The National Agency for Foods and Drugs Administration and Control (NAFDAC) have warned Nigerian citizens of the popularity of fake alcoholic drinks, especially dry gin in the nation’s markets.
NAFDAC Special Duties Director, Dr. Abubakar Jimoh made this known on Tuesday in Jos that the agency had continually advised consumers of alcoholic beverages to be at alert and wary of fake and unregistered drinks.
“Drinking alcohol is bad enough and people are always advised to take it in moderation; so, the danger associated with taking a fake drink can only be imagined,” he said.
NAFDAC has taken its campaign against fake drinks to Gombe, Plateau, Bauchi, Benue and many other states in the North and traditional and religious leader have been engaged to lead the effort, Jimoh stated.
He particularly criticized the extensive intake of dry gin (ogogoro and Goskolo) by young people and beckoned on stakeholders to join in the fight “especially since the youths are the group most affected”.
“We have found that the youths rely on such drinks to gather enough courage to commit all manners of atrocities like armed robbery, kidnapping, rape, killing and the rest.
We have, therefore, continued to intensify our campaigns and that has resulted into some states coming up with bylaws that banned some alcoholic beverages.
We have also raided production and drinking points of some of these dangerous drinks, especially in Edo and Delta States, because the drinks have damaged many livers, kidneys and other vital organs of the body.
They have also led to the gradual decline in the health status of many youths and totally destroyed their capacity to contribute to societal development,” he said.
Jimoh said that the drinks subject requires attention, especially now that government was asking Nigerians to go back to the farm in efforts to expand the county’s economy.
“Farming requires a lot of energy – which is the asset of youths. The drinks destroy that energy, hence the need to rid society of them,” he said.

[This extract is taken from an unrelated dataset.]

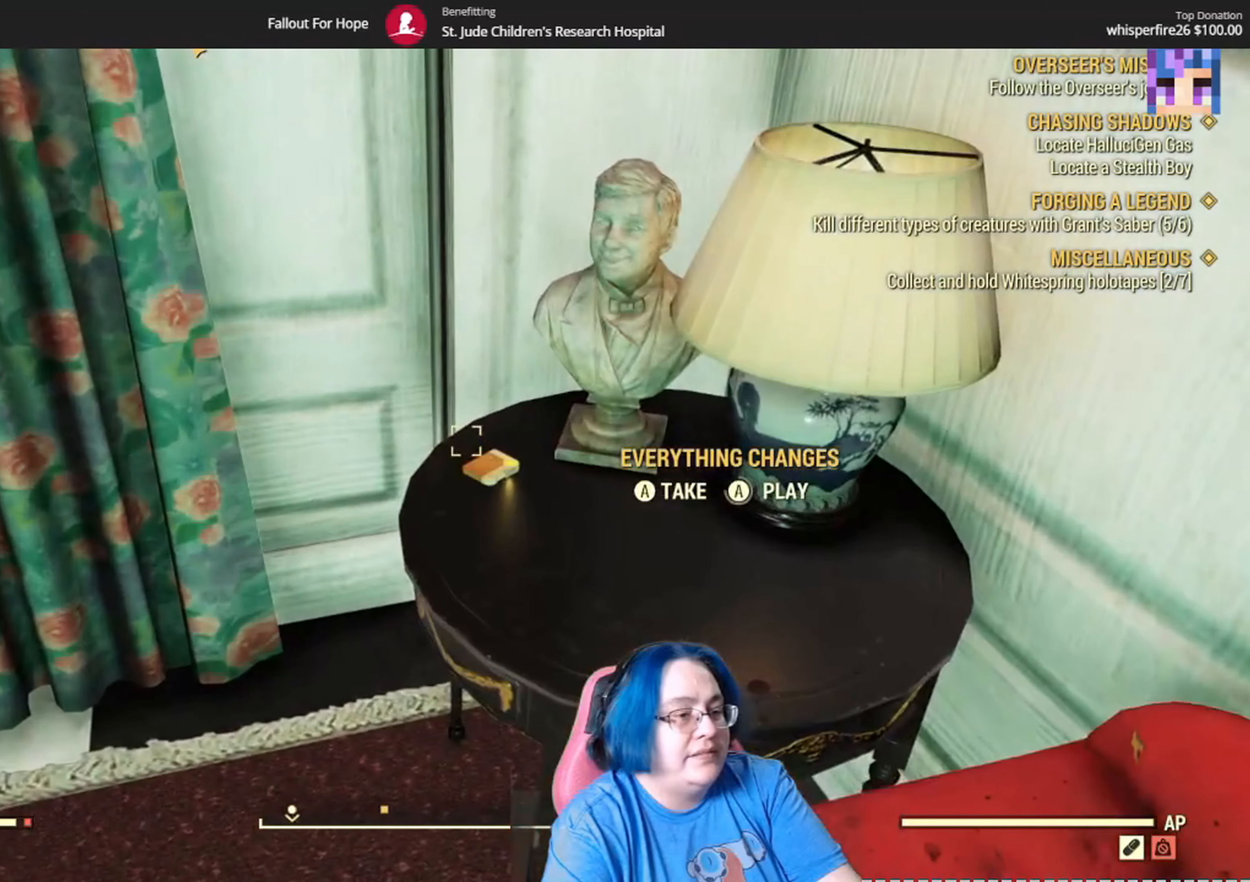
{"buttons": [], "left_stick": "center", "right_stick": "center", "events": [[100, "A", "down"], [167, "A", "up"]]}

Speaking further, the NAFDAC official said that it was usually hard to differentiate between the fake and genuine drinks because
“many producers usually gather empty bottles with NAFDAC-approved badges and pour the fake contents into them”. “Our advice is that the consumers must always be on the watch-out,” he said.
Jimoh who alleged that most governors had always paid lip service to the campaign against fake drugs and drinks called for more proactive steps from governors to safeguard members of the public.
He expressed satisfaction over the agency’s achievements in its war against fake drinks and drugs.
“The prevalence rate used to be 16.7%, now we have battled it down to 3.4% and shall never relent in the war,” he added.